Née le 7 janvier 1840 à Liège (Belgique), décédée le 22 février 1928 à Paris (Seine). Conférencière et autrice d’ouvrages. Féministe radicale. Participe à plusieurs manifestations fouriéristes.

Céline Renooz est issue d’une famille aisée vivant à Liège ; le père, notaire, est libre-penseur. Elle épouse en 1859 un ingénieur espagnol, Angel Muro, fils d’un banquier ; le couple a quatre enfants. La famille déménage assez souvent en fonction des emplois de Muro. Mais les deux époux se séparent et Céline Renooz s’installe à Paris vers le milieu des années 1870 ; elle complète son instruction en lisant, en suivant des cours au Collège de France [1], à la Sorbonne et au Muséum d’histoire naturelle [2], et en rencontrant des savants. Elle est aussi en relation avec des féministes et en particulier avec Maria Deraismes [3]. À partir de la fin des années 1870, elle publie les résultats de ses réflexions qu’elle présente aussi lors de conférences ; dans ses travaux sur l’origine de l’espèce humaine, elle prétend réfuter le darwinisme ; elle affirme que les êtres humains ont une origine végétale et qu’ils descendent du haricot dont la forme est semblable à celle de l’embryon. De façon générale, « elle entend rénover entièrement l’édifice scientifique par l’étude personnelle des travaux déjà publiés et réorganiser de manière synthétique l’ensemble des connaissances et des disciplines » [4].

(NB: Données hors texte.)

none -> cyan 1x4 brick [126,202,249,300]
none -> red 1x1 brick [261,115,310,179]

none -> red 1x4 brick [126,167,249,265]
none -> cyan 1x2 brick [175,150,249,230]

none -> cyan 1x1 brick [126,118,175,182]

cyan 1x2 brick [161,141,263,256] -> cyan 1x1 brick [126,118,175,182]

Elle défend contre l’empirisme une méthode de découverte fondée sur l’intuition et pense que les progrès de la science ne pourront se faire que grâce à des « cerveaux neufs, c’est-à-dire non faussés par l’enseignement des erreurs classiques », ce qui d’emblée donne un rôle très grand aux femmes, encore exclues des sciences et des lettres classiques et qui sont les seules à détenir encore ce pouvoir « primitif » de l’intuition [5].

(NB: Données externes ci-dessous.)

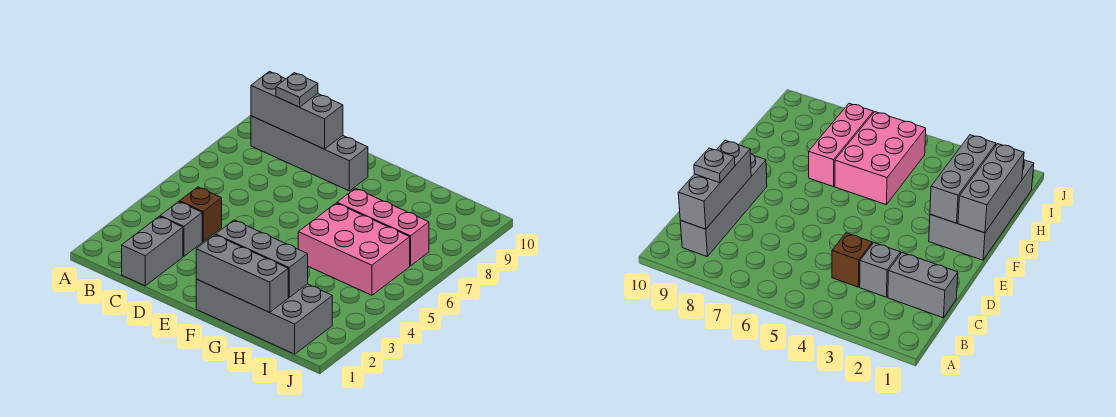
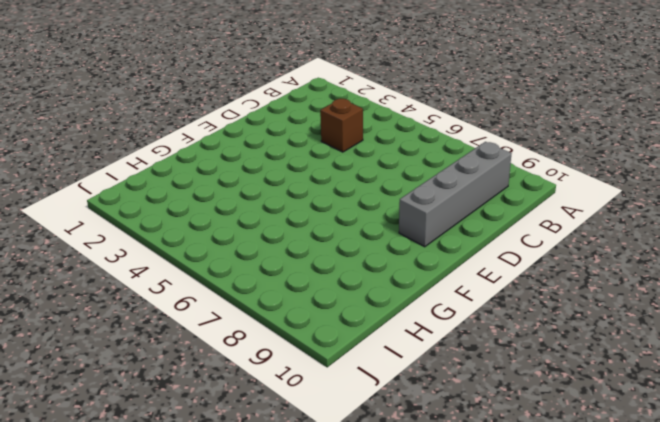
none -> grey 1x2 brick [122,216,183,286]
none -> grey 1x1 brick [160,202,202,256]

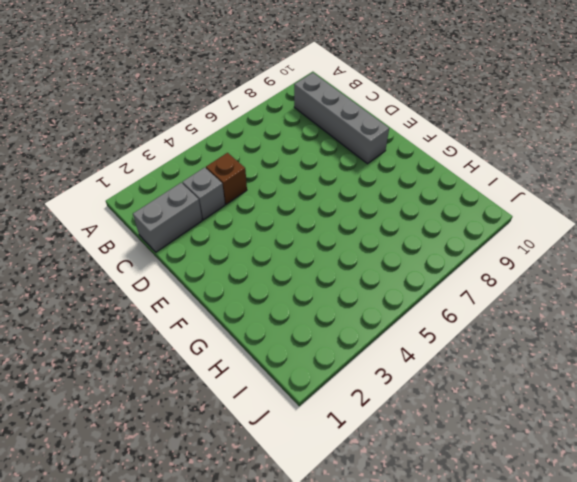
none -> grey 2x4 brick [196,279,332,354]
none -> pink 2x3 brick [298,203,410,295]

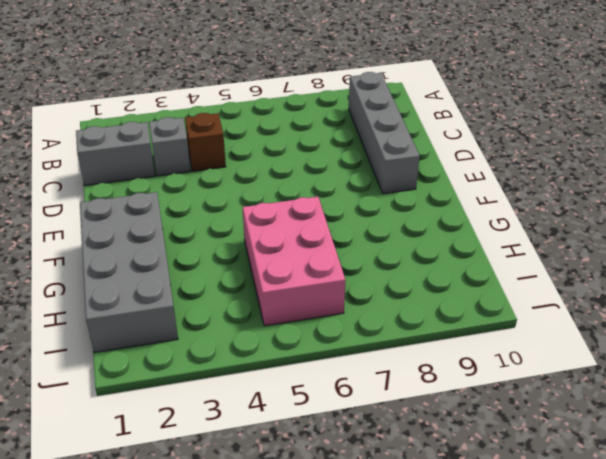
none -> pink 1x3 brick [337,188,429,266]
none -> grey 1x3 brick [251,71,343,149]

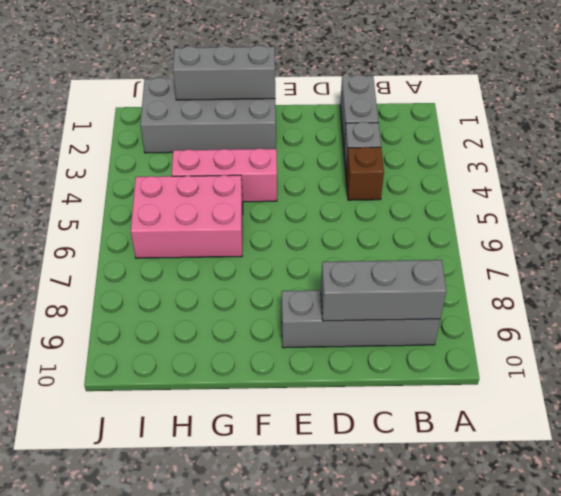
pink 1x3 brick [172,148,277,202] -> pink 1x3 brick moved to [337,188,429,266]
none -> grey 1x3 brick [216,220,308,297]
none -> grey 1x1 plate [276,73,318,107]

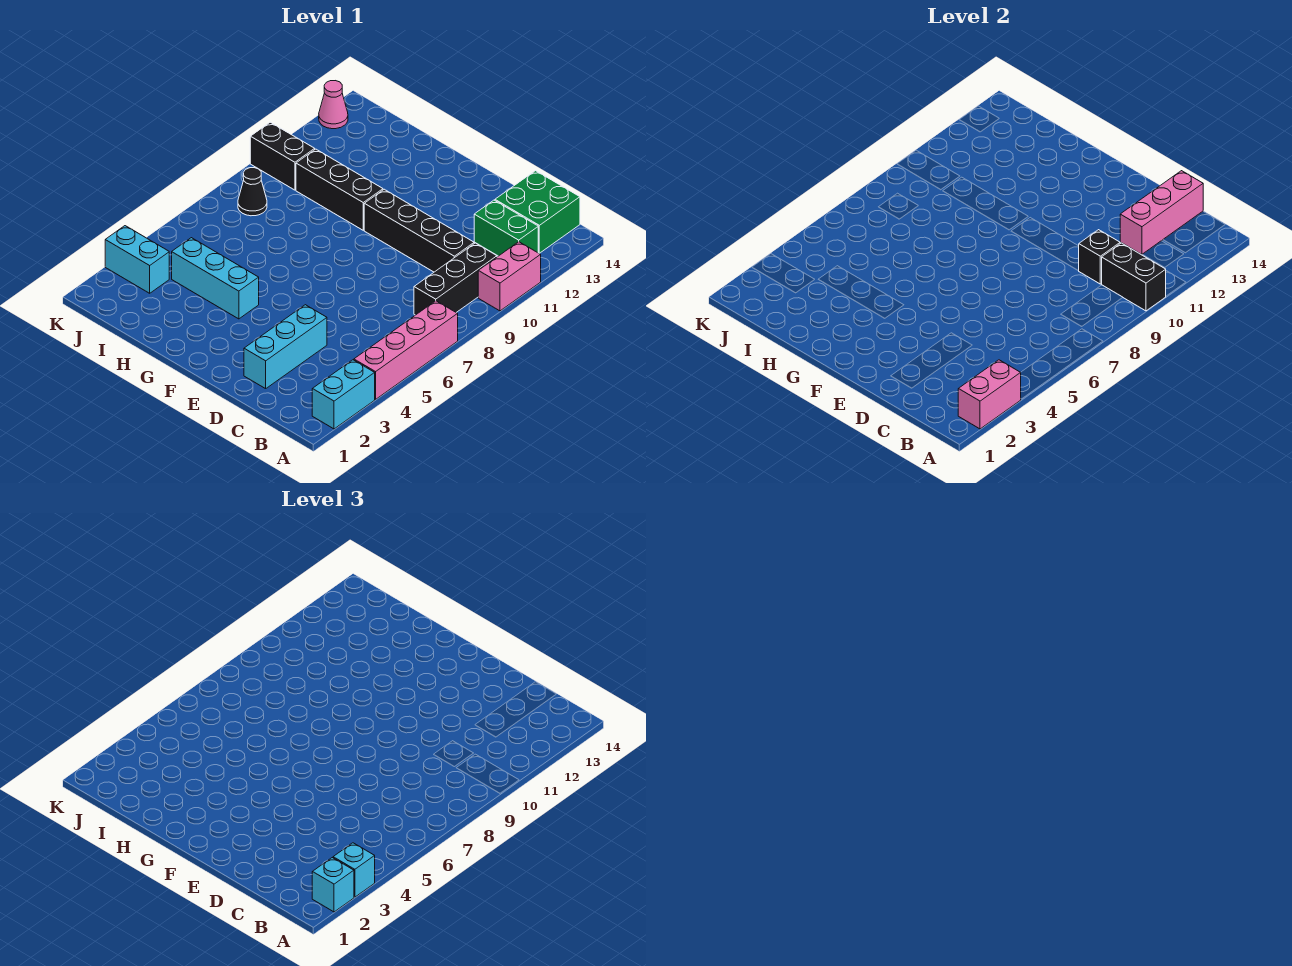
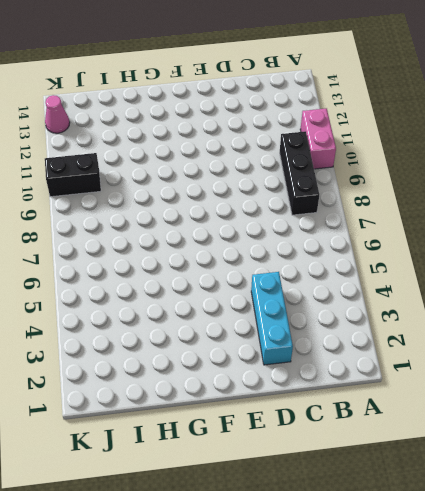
none -> cyan 1x2 brick [312,360,375,429]
none -> pink 1x4 brick [354,301,458,399]
none -> green 1x2 brick [474,200,538,256]

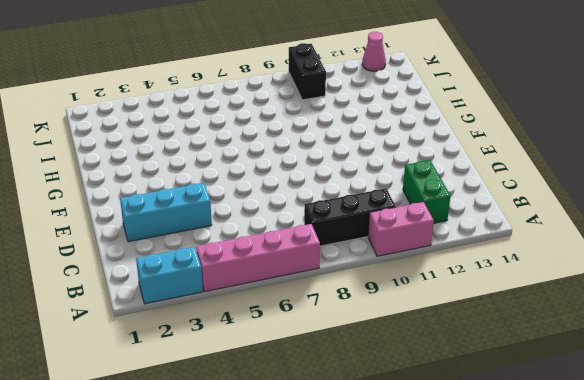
none -> green 2x2 brick [495,171,580,253]
none -> black 1x4 brick [364,189,474,272]
none -> cyan 1x3 brick [172,238,259,319]

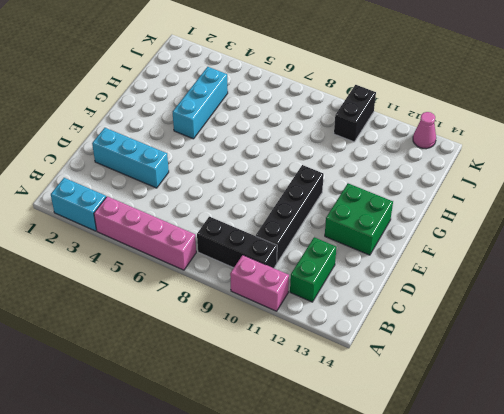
green 2x2 brick [325,183,393,255] -> green 2x2 brick moved to [495,171,580,253]
none -> black 1x3 brick [296,149,383,230]
none -> cyan 1x2 brick [105,226,169,293]
none -> black 1x1 cone [238,168,267,216]

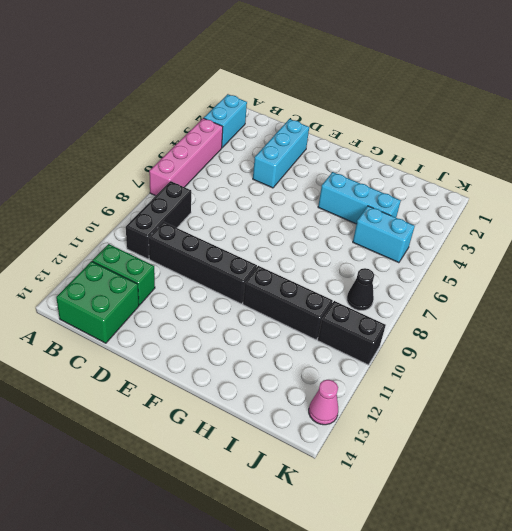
cyan 1x2 brick [353,206,415,263] -> cyan 1x2 brick moved to [105,226,169,293]
none -> pink 1x2 brick [478,242,541,311]
none -> pink 1x2 brick [958,360,1021,429]
none -> black 1x2 brick [1102,243,1166,311]

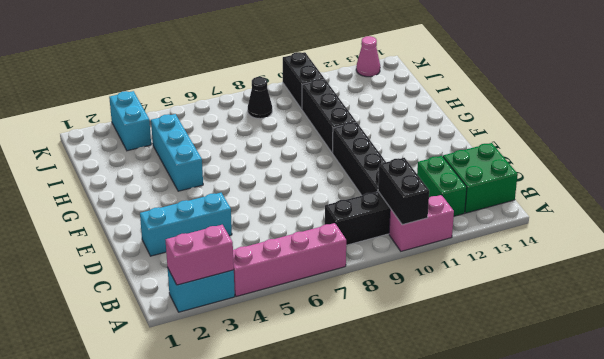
none -> black 1x1 brick [1079,230,1120,284]
none -> pink 1x3 brick [1120,171,1203,254]
none -> cyan 1x1 brick [312,858,354,912]

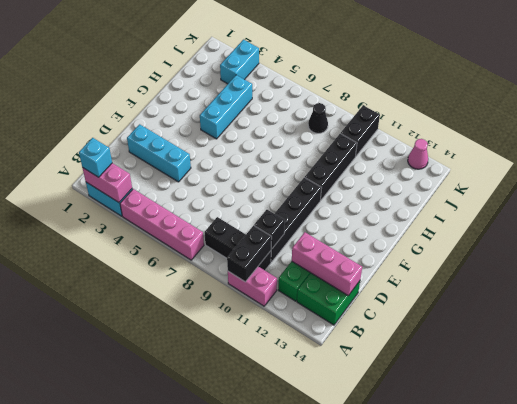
none -> cyan 1x1 brick [333,843,375,897]

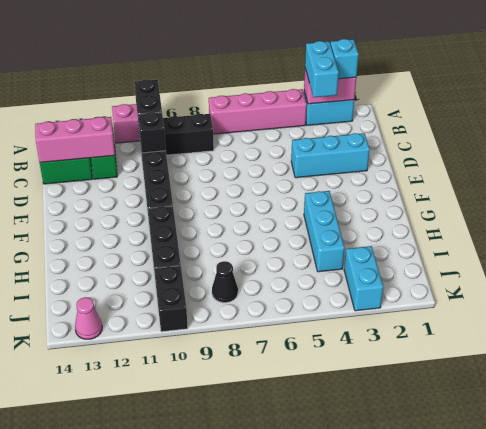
cyan 1x2 brick [305,41,339,97] -> cyan 1x1 brick [333,843,375,897]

Elle éprouve cependant des difficultés pour présenter ses idées devant des cercles scientifiques et pour publier ses travaux [6]. N’étant pas accueillie dans les périodiques académiques, elle fonde en 1888 la Revue scientifique des femmes qui insère ses propres travaux, mais aussi des articles de femmes ayant des difficultés à obtenir la publication de leurs articles. Cette revue paraît pendant moins d’un an [7]. Céline Renooz fonde en 1890 la Société néosophique et publie une trilogie intitulée La Nouvelle science :

Son projet n’est rien de moins que refaire la science et, en toute simplicité, elle lui donne pour titre la « nouvelle science » ou « néosophie » […] Tout aurait été inventé par les femmes, détourné par les hommes [8].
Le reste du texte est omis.